The site header, in full. I just love this picture.

But soon, the clouds are back. With the diminishing lights, it becomes hard to take pictures, and, though I can still observe, it becomes hard to make out anything. Still, I manage to capture one or two last pictures of interest: the movement of clouds sweeping into the Vermont sky, headed the opposite way from me, for one. After this one, there just is nothing: the low light means my camera need a longer time to get a picture, and, in a rapidly-moving train, this result in hazy photographs in which it is impossible to make out anything. We pass by a coral with ten or twelve horses: I wish I could photograph it (just for you, Ashley), but there is no way to do that.

The last picture of any interest I managed to take

The last picture of any interest I managed to take

In the fading light, I can still make out the mountains of Stowe – the backbone of Vermont I alluded to earlier – as we pass them by. They’re only more so impressive now that it is getting dark: slopes black against the still-lit sky. Suddenly, they’re not just mountains: they’re place of shadow and darkness, just like the mountains of Franconia Notch (in the White Mountains) that so impressed (and frightened) me as a child all those years ago. I can’t help fight back a single shiver, while the great mountains vanish behind closer hills, only to reappear again seconds or minutes later. Even the river with its waterfall can’t completely appease me.

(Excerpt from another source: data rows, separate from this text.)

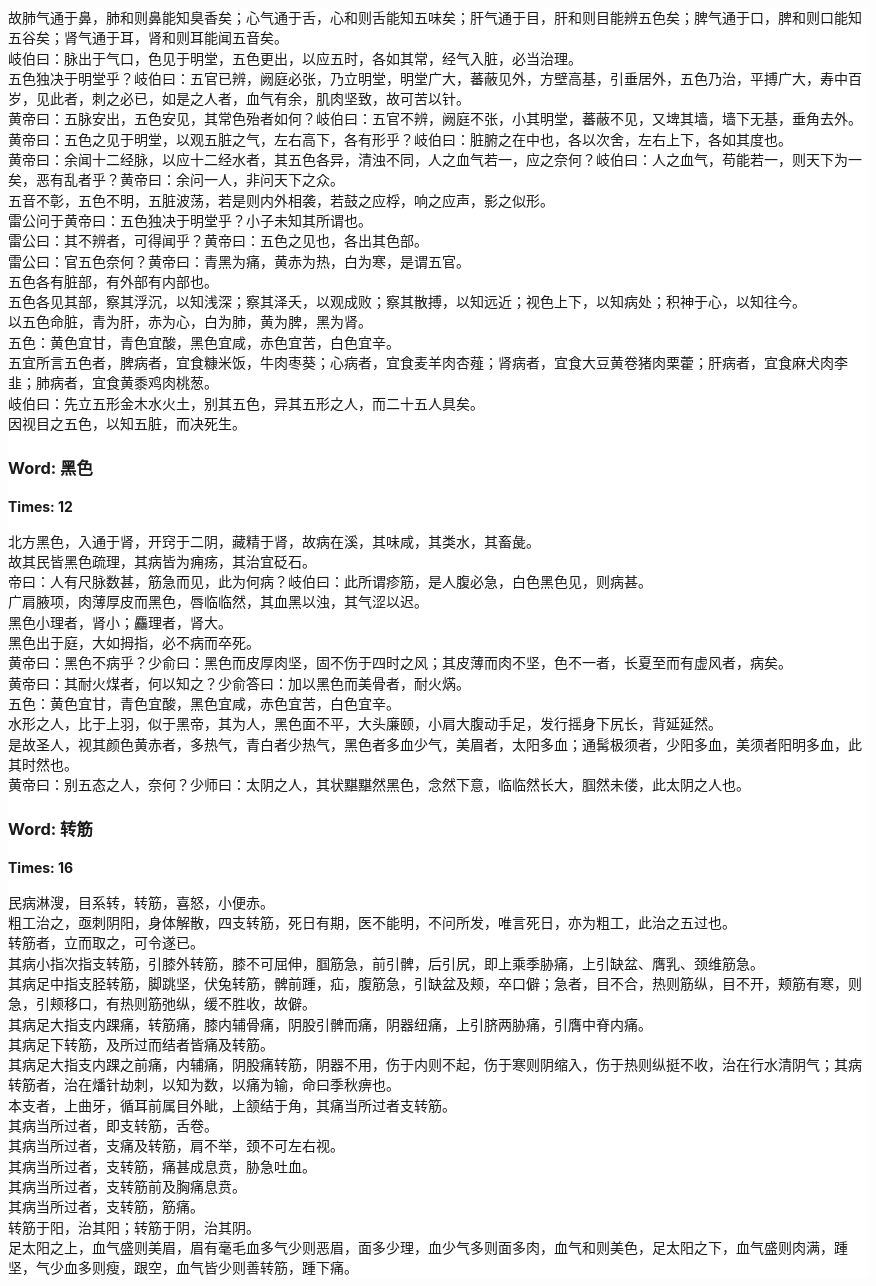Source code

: 故肺气通于鼻，肺和则鼻能知臭香矣；心气通于舌，心和则舌能知五味矣；肝气通于目，肝和则目能辨五色矣；脾气通于口，脾和则口能知五谷矣；肾气通于耳，肾和则耳能闻五音矣。  
 岐伯曰：脉出于气口，色见于明堂，五色更出，以应五时，各如其常，经气入脏，必当治理。  
 五色独决于明堂乎？岐伯曰：五官已辨，阙庭必张，乃立明堂，明堂广大，蕃蔽见外，方壁高基，引垂居外，五色乃治，平搏广大，寿中百岁，见此者，刺之必已，如是之人者，血气有余，肌肉坚致，故可苦以针。  
 黄帝曰：五脉安出，五色安见，其常色殆者如何？岐伯曰：五官不辨，阙庭不张，小其明堂，蕃蔽不见，又埤其墙，墙下无基，垂角去外。  
 黄帝曰：五色之见于明堂，以观五脏之气，左右高下，各有形乎？岐伯曰：脏腑之在中也，各以次舍，左右上下，各如其度也。  
 黄帝曰：余闻十二经脉，以应十二经水者，其五色各异，清浊不同，人之血气若一，应之奈何？岐伯曰：人之血气，苟能若一，则天下为一矣，恶有乱者乎？黄帝曰：余问一人，非问天下之众。  
 五音不彰，五色不明，五脏波荡，若是则内外相袭，若鼓之应桴，响之应声，影之似形。  
 雷公问于黄帝曰：五色独决于明堂乎？小子未知其所谓也。  
 雷公曰：其不辨者，可得闻乎？黄帝曰：五色之见也，各出其色部。  
 雷公曰：官五色奈何？黄帝曰：青黑为痛，黄赤为热，白为寒，是谓五官。  
 五色各有脏部，有外部有内部也。  
 五色各见其部，察其浮沉，以知浅深；察其泽夭，以观成败；察其散搏，以知远近；视色上下，以知病处；积神于心，以知往今。  
 以五色命脏，青为肝，赤为心，白为肺，黄为脾，黑为肾。  
 五色：黄色宜甘，青色宜酸，黑色宜咸，赤色宜苦，白色宜辛。  
 五宜所言五色者，脾病者，宜食糠米饭，牛肉枣葵；心病者，宜食麦羊肉杏薤；肾病者，宜食大豆黄卷猪肉栗藿；肝病者，宜食麻犬肉李韭；肺病者，宜食黄黍鸡肉桃葱。  
 岐伯曰：先立五形金木水火土，别其五色，异其五形之人，而二十五人具矣。  
 因视目之五色，以知五脏，而决死生。  


### **Word: 黑色**

**Times: 12**

北方黑色，入通于肾，开窍于二阴，藏精于肾，故病在溪，其味咸，其类水，其畜彘。  
 故其民皆黑色疏理，其病皆为痈疡，其治宜砭石。  
 帝曰：人有尺脉数甚，筋急而见，此为何病？岐伯曰：此所谓疹筋，是人腹必急，白色黑色见，则病甚。  
 广肩腋项，肉薄厚皮而黑色，唇临临然，其血黑以浊，其气涩以迟。  
 黑色小理者，肾小；麤理者，肾大。  
 黑色出于庭，大如拇指，必不病而卒死。  
 黄帝曰：黑色不病乎？少俞曰：黑色而皮厚肉坚，固不伤于四时之风；其皮薄而肉不坚，色不一者，长夏至而有虚风者，病矣。  
 黄帝曰：其耐火煤者，何以知之？少俞答曰：加以黑色而美骨者，耐火焫。  
 五色：黄色宜甘，青色宜酸，黑色宜咸，赤色宜苦，白色宜辛。  
 水形之人，比于上羽，似于黑帝，其为人，黑色面不平，大头廉颐，小肩大腹动手足，发行摇身下尻长，背延延然。  
 是故圣人，视其颜色黄赤者，多热气，青白者少热气，黑色者多血少气，美眉者，太阳多血；通髯极须者，少阳多血，美须者阳明多血，此其时然也。  
 黄帝曰：别五态之人，奈何？少师曰：太阴之人，其状黮黮然黑色，念然下意，临临然长大，腘然未偻，此太阴之人也。  


### **Word: 转筋**

**Times: 16**

民病淋溲，目系转，转筋，喜怒，小便赤。  
 粗工治之，亟刺阴阳，身体解散，四支转筋，死日有期，医不能明，不问所发，唯言死日，亦为粗工，此治之五过也。  
 转筋者，立而取之，可令遂已。  
 其病小指次指支转筋，引膝外转筋，膝不可屈伸，腘筋急，前引髀，后引尻，即上乘季胁痛，上引缺盆、膺乳、颈维筋急。  
 其病足中指支胫转筋，脚跳坚，伏兔转筋，髀前踵，疝，腹筋急，引缺盆及颊，卒口僻；急者，目不合，热则筋纵，目不开，颊筋有寒，则急，引颊移口，有热则筋弛纵，缓不胜收，故僻。  
 其病足大指支内踝痛，转筋痛，膝内辅骨痛，阴股引髀而痛，阴器纽痛，上引脐两胁痛，引膺中脊内痛。  
 其病足下转筋，及所过而结者皆痛及转筋。  
 其病足大指支内踝之前痛，内辅痛，阴股痛转筋，阴器不用，伤于内则不起，伤于寒则阴缩入，伤于热则纵挺不收，治在行水清阴气；其病转筋者，治在燔针劫刺，以知为数，以痛为输，命曰季秋痹也。  
 本支者，上曲牙，循耳前属目外眦，上颔结于角，其痛当所过者支转筋。  
 其病当所过者，即支转筋，舌卷。  
 其病当所过者，支痛及转筋，肩不举，颈不可左右视。  
 其病当所过者，支转筋，痛甚成息贲，胁急吐血。  
 其病当所过者，支转筋前及胸痛息贲。  
 其病当所过者，支转筋，筋痛。  
 转筋于阳，治其阳；转筋于阴，治其阴。  
 足太阳之上，血气盛则美眉，眉有毫毛血多气少则恶眉，面多少理，血少气多则面多肉，血气和则美色，足太阳之下，血气盛则肉满，踵坚，气少血多则瘦，跟空，血气皆少则善转筋，踵下痛。  
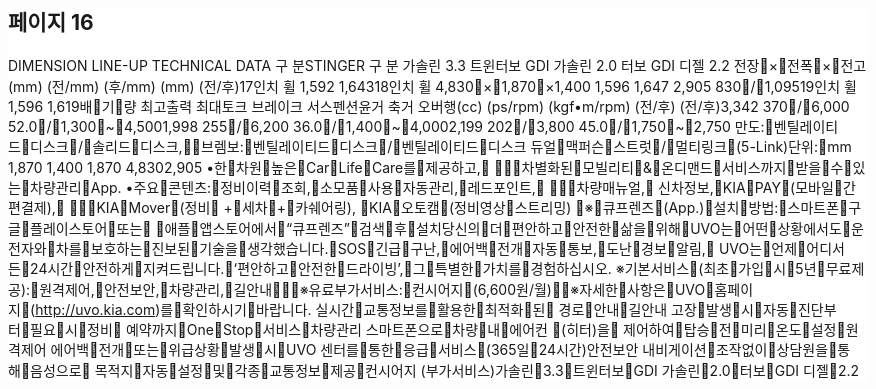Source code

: ## 페이지 16

DIMENSION LINE-UP
TECHNICAL DATA
구   분STINGER
구   분 가솔린 3.3 트윈터보 GDI 가솔린 2.0 터보 GDI 디젤 2.2
전장×전폭×전고 (mm)
(전/mm)
(후/mm)
(mm)
(전/후)17인치 휠
1,592
1,64318인치 휠
4,830×1,870×1,400
1,596
1,647
2,905
830/1,09519인치 휠
1,596
1,619배기량
최고출력
최대토크
브레이크
서스펜션윤거
축거
오버행(cc)
(ps/rpm)
(kgf•m/rpm)
(전/후)
(전/후)3,342
370/6,000
52.0/1,300~4,5001,998
255/6,200
36.0/1,400~4,0002,199
202/3,800
45.0/1,750~2,750
만도:벤틸레이티드디스크/솔리드디스크,브렘보:벤틸레이티드디스크/벤틸레이티드디스크
듀얼맥퍼슨스트럿/멀티링크(5-Link)단위:mm
1,870
1,400
1,870
 4,8302,905
•한차원높은CarLifeCare를제공하고,
차별화된모빌리티&온디맨드서비스까지받을수있는차량관리App.
•주요콘텐츠:정비이력조회,소모품사용자동관리,레드포인트,
차량매뉴얼, 신차정보,KIAPAY(모바일간편결제),
KIAMover(정비 +세차+카쉐어링), KIA오토캠(정비영상스트리밍)
※큐프렌즈(App.)설치방법:스마트폰구글플레이스토어또는
애플앱스토어에서“큐프렌즈”검색후설치당신의더편안하고안전한삶을위해UVO는어떤상황에서도운전자와차를보호하는진보된기술을생각했습니다.SOS긴급구난,에어백전개자동통보,도난경보알림,
UVO는언제어디서든24시간안전하게지켜드립니다.‘편안하고안전한드라이빙’,그특별한가치를경험하십시오.
※기본서비스(최초가입시5년무료제공):원격제어,안전보안,차량관리,길안내※유료부가서비스:컨시어지(6,600원/월)※자세한사항은UVO홈페이지(http://uvo.kia.com)를확인하시기바랍니다.
실시간교통정보를활용한최적화된
경로안내길안내 
고장발생시자동진단부터필요시정비
예약까지OneStop서비스차량관리
스마트폰으로차량내에어컨 (히터)을
제어하여탑승전미리온도설정원격제어
에어백전개또는위급상황발생시UVO
센터를통한응급서비스(365일24시간)안전보안 
내비게이션조작없이상담원을통해음성으로
목적지자동설정및각종교통정보제공컨시어지 (부가서비스)가솔린3.3트윈터보GDI 가솔린2.0터보GDI 디젤2.2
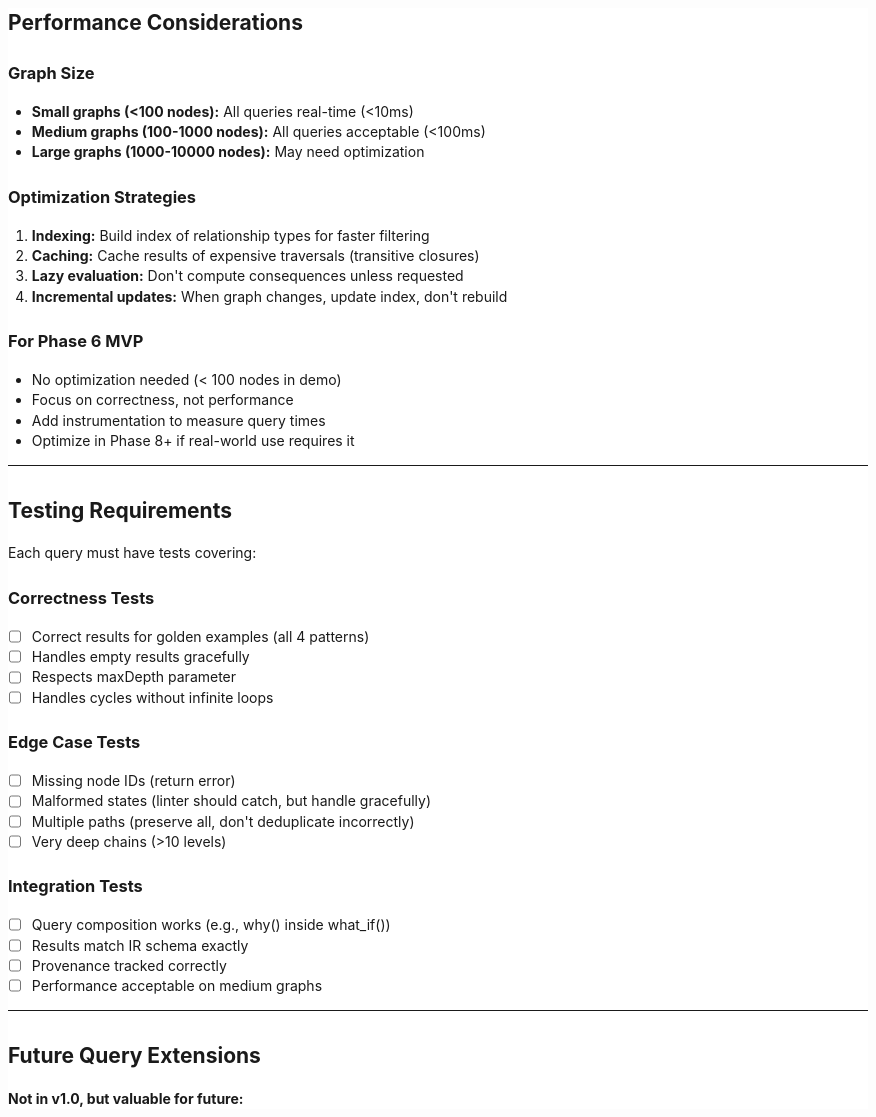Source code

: 
## Performance Considerations

### Graph Size
- **Small graphs (<100 nodes):** All queries real-time (<10ms)
- **Medium graphs (100-1000 nodes):** All queries acceptable (<100ms)
- **Large graphs (1000-10000 nodes):** May need optimization

### Optimization Strategies
1. **Indexing:** Build index of relationship types for faster filtering
2. **Caching:** Cache results of expensive traversals (transitive closures)
3. **Lazy evaluation:** Don't compute consequences unless requested
4. **Incremental updates:** When graph changes, update index, don't rebuild

### For Phase 6 MVP
- No optimization needed (< 100 nodes in demo)
- Focus on correctness, not performance
- Add instrumentation to measure query times
- Optimize in Phase 8+ if real-world use requires it

---

## Testing Requirements

Each query must have tests covering:

### Correctness Tests
- [ ] Correct results for golden examples (all 4 patterns)
- [ ] Handles empty results gracefully
- [ ] Respects maxDepth parameter
- [ ] Handles cycles without infinite loops

### Edge Case Tests
- [ ] Missing node IDs (return error)
- [ ] Malformed states (linter should catch, but handle gracefully)
- [ ] Multiple paths (preserve all, don't deduplicate incorrectly)
- [ ] Very deep chains (>10 levels)

### Integration Tests
- [ ] Query composition works (e.g., why() inside what_if())
- [ ] Results match IR schema exactly
- [ ] Provenance tracked correctly
- [ ] Performance acceptable on medium graphs

---

## Future Query Extensions

**Not in v1.0, but valuable for future:**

It begins raining again, and the last of the light vanish by the time we hit Essex Junction; so do the mountains, after one last glimpse. There are almost no one left in the train now: the crew invites us to move to the Business Class wagon for the last leg of the journey, while the passenger cars get closed. Aside from the more comfortable seats (they’re leather, and larger), though, I’m not entirely certain what the difference is: drapes for the window, perhaps. Not that I intend to use them. Even in the night, I can still see a small hill to the east, between us and Lake Champlain: it has the pimple-like shape you would expect a child to draw for a hill or mountain, and would never expect to see in reality, much like mount Saint-Grégoire back home.

Then, finally, we reach, Saint Alban. My parents arrive not long after; and though I’m still under that spell of melancholy, it will be the last one. Hearing some French again is a great relief ; I’m fine with using English, I’m relatively good at it (all things considered), and I actually like using it at times…but it remains a tool, and a foreign tool. French, on the other hand, is written into my bones, my soul. It’s my mother tongue, and to hear it, with a Quebec accent, is a great, deep breath of refreshing air.

And on that note, the journey comes to an end, and so does this story.